Far Removed by CB Lansdell


On the moon of Knyadrea, the sea yields intelligent life. For a species shaped by tides, change is the only constant.

Little can be hidden in the glare of a spotlight.

Charismatic and innovative, Oklas Sayve has risen to prominence in Apidecca, the moon’s capital city. A politician and college director, he has the resources to effect the changes he envisions for the world. But the sovereigns he serves oppose him at every turn and his status cannot protect the low-strata students attending his college. After a young knyad is wrongly linked to insurgent activity, Oklas must find a way to smuggle her out of the city while hiding his involvement from the authorities.

A spark in the dank depths.

Below the grand Assembly Chambers, a knyad in a mask sculpts, grasping for scraps of beauty in her shrinking world. Years ago, Prismer made a costly mistake and now has only her job at the projection booth and a few special interests to fill her days. But it is not her sculptures that draw the attention of a powerful client, and she is soon met with a request to undertake a dangerous mission. Will she answer the call and risk losing the little she has left?

Mysteries surface. A supernatural substance is used in corrupt ways. As identities shift and predicaments are reshuffled, what alliances might be forged …


Set on the alien moon of Knyadrea, Far Removed is a deceptively simple story with a lot of hidden depth. This is not a novel filled with action, but a more personal tale of complex people in a complex world.

There are two main protagonists in this novel that could not be more different from each other. Oklas is a well-known politician, inventor, and director of the college that he founded. In all of these roles he attempts to effect change, giving Knyads of lower castes opportunities that are not normally afforded to them. Behind the scenes he also surreptitiously aids a resistance movement, providing them with technology and resources to fight against the dystopian-like government. Prismer is a maskad, her appearance drastically altered by the government for the crime of stealing art supplies, she is forced to wear a mask in public and become a social outcast. She wants nothing more than to be left alone to make her art in private. They interact frequently as Prismer works at the government offices and regularly aids Oklas in administrative tasks. A chance event will link them together in ways neither could predict.
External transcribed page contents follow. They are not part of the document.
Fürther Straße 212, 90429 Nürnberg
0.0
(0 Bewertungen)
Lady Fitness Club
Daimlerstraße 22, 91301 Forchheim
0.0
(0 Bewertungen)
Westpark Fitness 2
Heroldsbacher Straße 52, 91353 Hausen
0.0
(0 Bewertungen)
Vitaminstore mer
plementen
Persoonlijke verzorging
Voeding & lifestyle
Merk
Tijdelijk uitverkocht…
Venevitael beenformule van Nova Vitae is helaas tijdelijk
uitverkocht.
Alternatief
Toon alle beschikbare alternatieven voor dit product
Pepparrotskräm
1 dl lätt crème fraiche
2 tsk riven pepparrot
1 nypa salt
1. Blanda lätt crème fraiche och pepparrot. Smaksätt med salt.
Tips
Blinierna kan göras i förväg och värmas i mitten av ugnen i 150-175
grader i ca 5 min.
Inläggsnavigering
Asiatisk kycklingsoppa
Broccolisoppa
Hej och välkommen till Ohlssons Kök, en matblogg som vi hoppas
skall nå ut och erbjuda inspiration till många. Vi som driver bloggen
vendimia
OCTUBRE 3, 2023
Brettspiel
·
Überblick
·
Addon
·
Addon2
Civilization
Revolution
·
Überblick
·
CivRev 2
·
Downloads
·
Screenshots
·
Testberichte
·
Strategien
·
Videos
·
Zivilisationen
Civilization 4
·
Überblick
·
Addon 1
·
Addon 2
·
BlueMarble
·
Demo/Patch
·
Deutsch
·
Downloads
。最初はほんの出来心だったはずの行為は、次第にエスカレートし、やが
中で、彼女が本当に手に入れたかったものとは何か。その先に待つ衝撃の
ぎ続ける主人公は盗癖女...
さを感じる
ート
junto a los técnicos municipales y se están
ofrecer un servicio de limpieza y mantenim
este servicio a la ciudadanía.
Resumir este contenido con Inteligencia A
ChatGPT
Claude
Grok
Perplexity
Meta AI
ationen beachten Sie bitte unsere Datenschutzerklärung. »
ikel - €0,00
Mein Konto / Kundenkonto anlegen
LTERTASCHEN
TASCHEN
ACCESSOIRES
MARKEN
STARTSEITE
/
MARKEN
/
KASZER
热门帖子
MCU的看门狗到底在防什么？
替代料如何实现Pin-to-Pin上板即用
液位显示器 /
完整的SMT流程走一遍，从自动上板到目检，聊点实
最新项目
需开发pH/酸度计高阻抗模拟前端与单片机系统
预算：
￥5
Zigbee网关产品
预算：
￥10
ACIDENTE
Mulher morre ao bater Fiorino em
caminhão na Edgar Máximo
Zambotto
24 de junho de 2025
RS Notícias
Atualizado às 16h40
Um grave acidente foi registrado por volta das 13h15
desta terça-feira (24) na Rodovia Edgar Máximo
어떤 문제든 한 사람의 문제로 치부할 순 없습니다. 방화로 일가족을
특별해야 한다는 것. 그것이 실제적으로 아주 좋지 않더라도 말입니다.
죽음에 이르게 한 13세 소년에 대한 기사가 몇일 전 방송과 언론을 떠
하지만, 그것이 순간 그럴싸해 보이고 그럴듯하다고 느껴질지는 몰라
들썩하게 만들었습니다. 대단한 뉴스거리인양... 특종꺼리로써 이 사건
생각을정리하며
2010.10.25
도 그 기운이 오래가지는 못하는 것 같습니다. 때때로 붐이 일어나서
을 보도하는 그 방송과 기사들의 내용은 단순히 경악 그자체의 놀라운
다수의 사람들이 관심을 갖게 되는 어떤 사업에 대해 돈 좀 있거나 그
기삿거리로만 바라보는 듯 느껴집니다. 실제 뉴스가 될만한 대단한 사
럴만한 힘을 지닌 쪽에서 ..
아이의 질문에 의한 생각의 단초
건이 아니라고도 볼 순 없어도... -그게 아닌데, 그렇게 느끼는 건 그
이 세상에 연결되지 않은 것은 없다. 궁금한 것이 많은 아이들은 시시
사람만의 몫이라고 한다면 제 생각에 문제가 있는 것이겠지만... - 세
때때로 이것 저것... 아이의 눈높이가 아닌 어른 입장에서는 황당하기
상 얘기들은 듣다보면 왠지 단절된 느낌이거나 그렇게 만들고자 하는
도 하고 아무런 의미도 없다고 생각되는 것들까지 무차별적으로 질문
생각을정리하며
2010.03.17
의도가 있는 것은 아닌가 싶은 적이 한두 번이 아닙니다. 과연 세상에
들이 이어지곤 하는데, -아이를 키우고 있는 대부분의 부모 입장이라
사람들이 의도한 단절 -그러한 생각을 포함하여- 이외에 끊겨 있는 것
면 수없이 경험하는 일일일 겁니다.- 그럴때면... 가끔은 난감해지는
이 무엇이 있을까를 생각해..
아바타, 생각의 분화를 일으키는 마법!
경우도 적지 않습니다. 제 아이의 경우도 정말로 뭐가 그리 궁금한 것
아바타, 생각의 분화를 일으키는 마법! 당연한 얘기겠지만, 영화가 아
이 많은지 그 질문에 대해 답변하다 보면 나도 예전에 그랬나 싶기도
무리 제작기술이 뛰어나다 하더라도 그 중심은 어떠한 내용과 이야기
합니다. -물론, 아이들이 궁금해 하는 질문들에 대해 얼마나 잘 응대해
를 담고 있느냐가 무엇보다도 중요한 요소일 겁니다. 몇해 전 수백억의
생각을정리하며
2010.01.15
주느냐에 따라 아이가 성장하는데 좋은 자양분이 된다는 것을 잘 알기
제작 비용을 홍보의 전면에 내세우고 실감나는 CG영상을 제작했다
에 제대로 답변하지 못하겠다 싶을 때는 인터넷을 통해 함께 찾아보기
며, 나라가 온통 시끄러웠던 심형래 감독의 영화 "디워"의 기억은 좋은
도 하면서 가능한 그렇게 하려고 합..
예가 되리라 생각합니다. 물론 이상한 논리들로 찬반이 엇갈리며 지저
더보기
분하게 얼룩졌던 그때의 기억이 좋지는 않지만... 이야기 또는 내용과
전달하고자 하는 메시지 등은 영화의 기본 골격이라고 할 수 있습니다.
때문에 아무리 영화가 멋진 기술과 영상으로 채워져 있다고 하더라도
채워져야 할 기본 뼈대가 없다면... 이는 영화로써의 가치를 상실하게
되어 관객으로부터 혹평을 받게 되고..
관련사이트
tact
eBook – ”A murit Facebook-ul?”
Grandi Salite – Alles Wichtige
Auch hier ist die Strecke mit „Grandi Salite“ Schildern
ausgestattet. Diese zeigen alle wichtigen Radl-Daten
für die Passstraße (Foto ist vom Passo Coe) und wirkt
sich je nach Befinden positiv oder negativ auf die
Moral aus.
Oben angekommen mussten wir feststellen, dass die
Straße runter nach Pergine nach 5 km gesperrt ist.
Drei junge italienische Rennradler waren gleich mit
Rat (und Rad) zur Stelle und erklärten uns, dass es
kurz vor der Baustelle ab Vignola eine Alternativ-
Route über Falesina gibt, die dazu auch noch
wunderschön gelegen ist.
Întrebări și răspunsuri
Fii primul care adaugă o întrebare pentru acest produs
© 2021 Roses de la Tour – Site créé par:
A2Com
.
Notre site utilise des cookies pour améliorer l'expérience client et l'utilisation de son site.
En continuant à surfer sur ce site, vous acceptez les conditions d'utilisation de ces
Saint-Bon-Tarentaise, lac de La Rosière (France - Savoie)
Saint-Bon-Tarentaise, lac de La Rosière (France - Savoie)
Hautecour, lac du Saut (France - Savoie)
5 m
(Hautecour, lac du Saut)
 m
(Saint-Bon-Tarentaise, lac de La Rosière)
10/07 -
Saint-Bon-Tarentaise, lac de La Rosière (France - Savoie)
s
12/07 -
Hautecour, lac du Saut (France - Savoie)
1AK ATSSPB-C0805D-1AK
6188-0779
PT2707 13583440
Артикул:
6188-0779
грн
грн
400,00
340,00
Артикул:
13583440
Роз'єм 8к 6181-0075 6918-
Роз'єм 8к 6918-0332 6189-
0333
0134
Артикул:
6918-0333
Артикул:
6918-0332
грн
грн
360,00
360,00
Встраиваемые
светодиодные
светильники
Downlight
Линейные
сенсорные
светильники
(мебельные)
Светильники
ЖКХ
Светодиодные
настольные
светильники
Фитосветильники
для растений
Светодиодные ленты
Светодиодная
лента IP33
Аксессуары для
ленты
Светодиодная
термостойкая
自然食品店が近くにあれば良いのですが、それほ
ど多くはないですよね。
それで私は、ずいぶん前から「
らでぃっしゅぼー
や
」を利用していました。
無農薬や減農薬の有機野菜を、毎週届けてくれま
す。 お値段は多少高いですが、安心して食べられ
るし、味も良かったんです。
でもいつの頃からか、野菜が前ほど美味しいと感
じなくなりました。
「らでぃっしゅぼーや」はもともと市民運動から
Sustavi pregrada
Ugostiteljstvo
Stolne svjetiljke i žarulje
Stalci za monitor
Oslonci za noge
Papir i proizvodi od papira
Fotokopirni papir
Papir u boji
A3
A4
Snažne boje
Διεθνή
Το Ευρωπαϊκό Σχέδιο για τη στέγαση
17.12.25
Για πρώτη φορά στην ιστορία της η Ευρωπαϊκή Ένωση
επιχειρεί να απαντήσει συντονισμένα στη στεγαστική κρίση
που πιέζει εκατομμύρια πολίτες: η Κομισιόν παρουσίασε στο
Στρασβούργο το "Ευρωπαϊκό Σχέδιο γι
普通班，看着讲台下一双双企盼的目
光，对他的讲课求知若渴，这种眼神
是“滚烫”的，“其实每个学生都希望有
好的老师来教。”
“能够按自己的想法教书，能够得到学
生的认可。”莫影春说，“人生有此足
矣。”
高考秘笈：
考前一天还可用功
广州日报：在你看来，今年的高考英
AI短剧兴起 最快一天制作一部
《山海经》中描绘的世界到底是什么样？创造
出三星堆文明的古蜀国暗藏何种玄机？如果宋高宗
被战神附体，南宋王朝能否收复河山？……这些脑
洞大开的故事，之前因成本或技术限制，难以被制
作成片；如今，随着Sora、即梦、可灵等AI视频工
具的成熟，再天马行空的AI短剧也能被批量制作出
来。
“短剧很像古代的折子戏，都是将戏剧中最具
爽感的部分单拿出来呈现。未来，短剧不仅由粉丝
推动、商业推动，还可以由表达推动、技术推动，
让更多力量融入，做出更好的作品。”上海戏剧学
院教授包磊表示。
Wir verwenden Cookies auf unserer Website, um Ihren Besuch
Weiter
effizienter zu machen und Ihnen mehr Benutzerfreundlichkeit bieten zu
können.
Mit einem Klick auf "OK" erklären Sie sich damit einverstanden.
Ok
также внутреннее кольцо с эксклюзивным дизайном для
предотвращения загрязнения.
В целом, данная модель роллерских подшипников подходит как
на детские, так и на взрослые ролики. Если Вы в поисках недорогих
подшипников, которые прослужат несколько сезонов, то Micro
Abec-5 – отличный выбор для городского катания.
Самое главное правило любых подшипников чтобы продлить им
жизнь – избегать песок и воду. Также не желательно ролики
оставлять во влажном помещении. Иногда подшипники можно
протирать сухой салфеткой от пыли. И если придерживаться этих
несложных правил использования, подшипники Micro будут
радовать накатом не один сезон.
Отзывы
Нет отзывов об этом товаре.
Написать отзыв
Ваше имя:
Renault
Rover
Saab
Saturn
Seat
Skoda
At surface level the story of Oklas and Prismer is rather simple and straightforward. But it is used to examine complex topics such as classism, othering of those different from “normal” people, and other social injustices. Their story has a lot of hidden depth to it and drew me in more than I would have expected. Character-driven readers will find a lot to like in their stories. I would also like to note that this is not a romantic relationship. Knyads cannot reproduce and as such do not enter into what we would see as romantic relationships. It was nevertheless compelling to watch the barriers between the break down, both personal and societal.

The fascinating world was definitely a highlight of this novel for me. Far Removed takes place on Knyadrea a moon tidally locked to its planet known as Axis. There are no humans at all on Knyadrea, only the people known as Knyads. The Knyads are humanoid but different in almost every way from humans in appearance. They do not reproduce at all, but instead young Knyads wash up on shorelines from the sea. Their origins are unknown even to their own people. Knyads live in highly stratified society, and their opportunities are decided for them “at birth” based on what part of the shore they wash up on. Those who dare to challenge the status quo are turned into maskads on trumped up charges without trial. I am always looking for how authors envision changes to society based on the differences between their world and ours and I was not disappointed. You can tell the author put a lot of thought and care into the details of Knyadrea and it shows in the writing.

There are a couple of things that I wanted to note, which are not criticisms so much as things to be aware of. Going into this novel you should be okay with not having everything explained to you upfront. There are no mysteries left dangling, but even things like the appearance of Knyads isn’t described to you early but is pieced together over the course of the novel, mostly through context. I thought it was handled extremely well but it a stylistic choice that not all readers may enjoy. The other thing is that I have absolutely no idea how this story is going to be resolved in a duology. While compelling and entertaining, this novel mostly felt like setup for the larger conflict. If you asked me at the end how many books would be in this series, I would have guessed 3 at a minimum, but more like 5 given the shorter length. I am actually fascinated and intrigued at what will happen in the second book of the duology because I cannot even guess at what the conflict will be, let alone how it will be resolved. I do trust the author though, given how well-written Far Removed is, and the sequel is a highly anticipated novel for me.

I really enjoyed reading this novel, it is an engaging story in a fascinating world. While it is sci-fi, there isn’t a lot of advanced technology or complicated science. As such I think it has a broader appeal to it than some more hard sci-fi novels. If you enjoy character-driven plots with hidden depth to them, I encourage you to pick this book up, regardless of your experience with sci-fi.